Recently the call to challenge oil and associated industries’ sponsorship of the arts has been made by high profile musicians from around the world.
On 8th September Boff Whalley, Chumbawumba front-man, described how he left Tate Britain part way through his special visit to the Lowry exhibition out of disgust at the number of BP logos in the gallery:
“BP, BP, BP. All very subtle and low-key, but…it becomes downright infuriating. The naïve and simple beauty of Lowry’s paintings, the wearied crowds on their way to work or to the football match, the landscapes teeming with chimneys, the big pale northern skies greyed by factory smoke, none of it needs or demands the attachment of that little green and yellow flower that yells ‘Oil’.”
Having been awarded the prestigious Canadian Polaris music prize on 24th September, God Speed You! Black Emperor made this statement in reaction to the presence of sponsor Toyota at the event:
“asking the toyota motor company to help cover the tab for that gala, during a summer where the melting northern ice caps are live-streaming on the internet, IS FUCKING INSANE, and comes across as tone-deaf to the current horrifying malaise.
these are hard times for everybody. and musicians’ blues are pretty low on the list of things in need of urgent correction BUT AND BUT if the point of this prize and party is acknowledging music-labor performed in the name of something other than quick money, well then maybe the next celebration should happen in a cruddier hall, without the corporate banners and culture overlords.”

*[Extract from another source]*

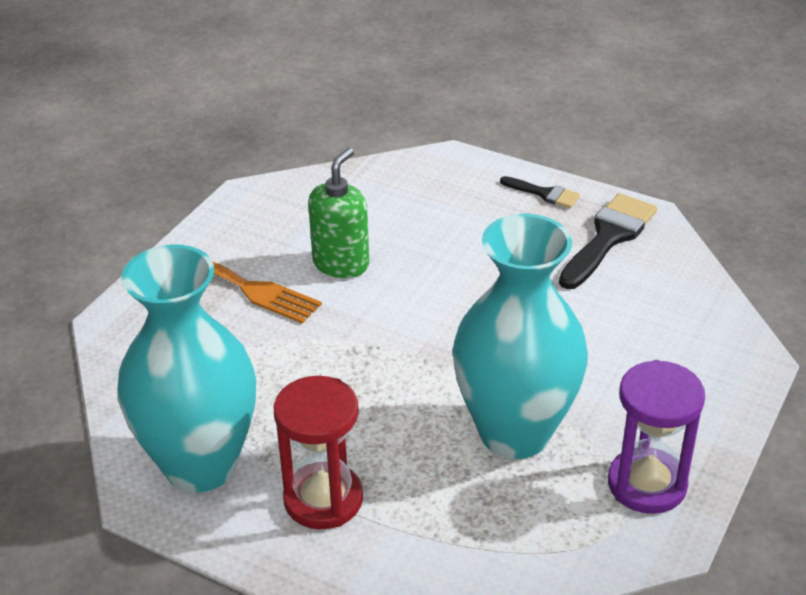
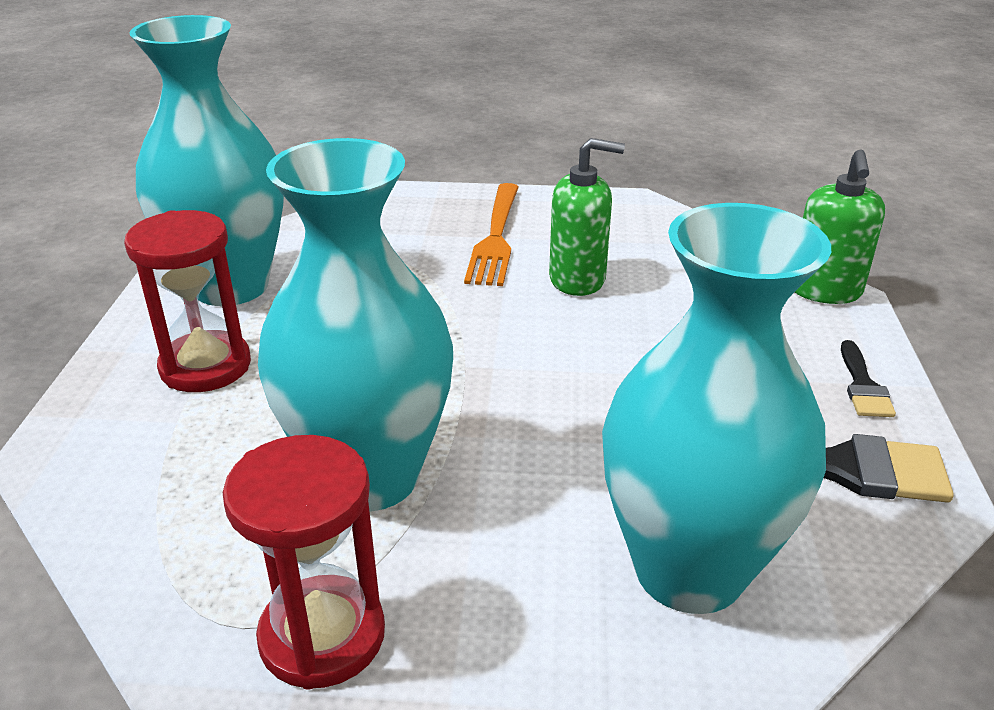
camera: 65 degrees right, 5 degrees down
purple hourglass [608,360,705,514] -> red hourglass [223,435,385,690]
none -> turquoise vase [602,203,831,614]
none -> green soap dispenser [795,149,885,304]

These recent critiques followed concerns raised by academic staff at the Dublin Institute of Technology in June after money from the Shell Corrib Community Gain Investment Fund, the payout made by Shell in sly an attempt to counter the decade long campaign against Shell’s gas pipeline in County Mayo. A source said that:
“The issue of the funding of the programme has been discussed internally in the DIT at a meeting two weeks ago and concern was raised about the gas fund and Shell’s involvement by the very staff timetabled to deliver the course.”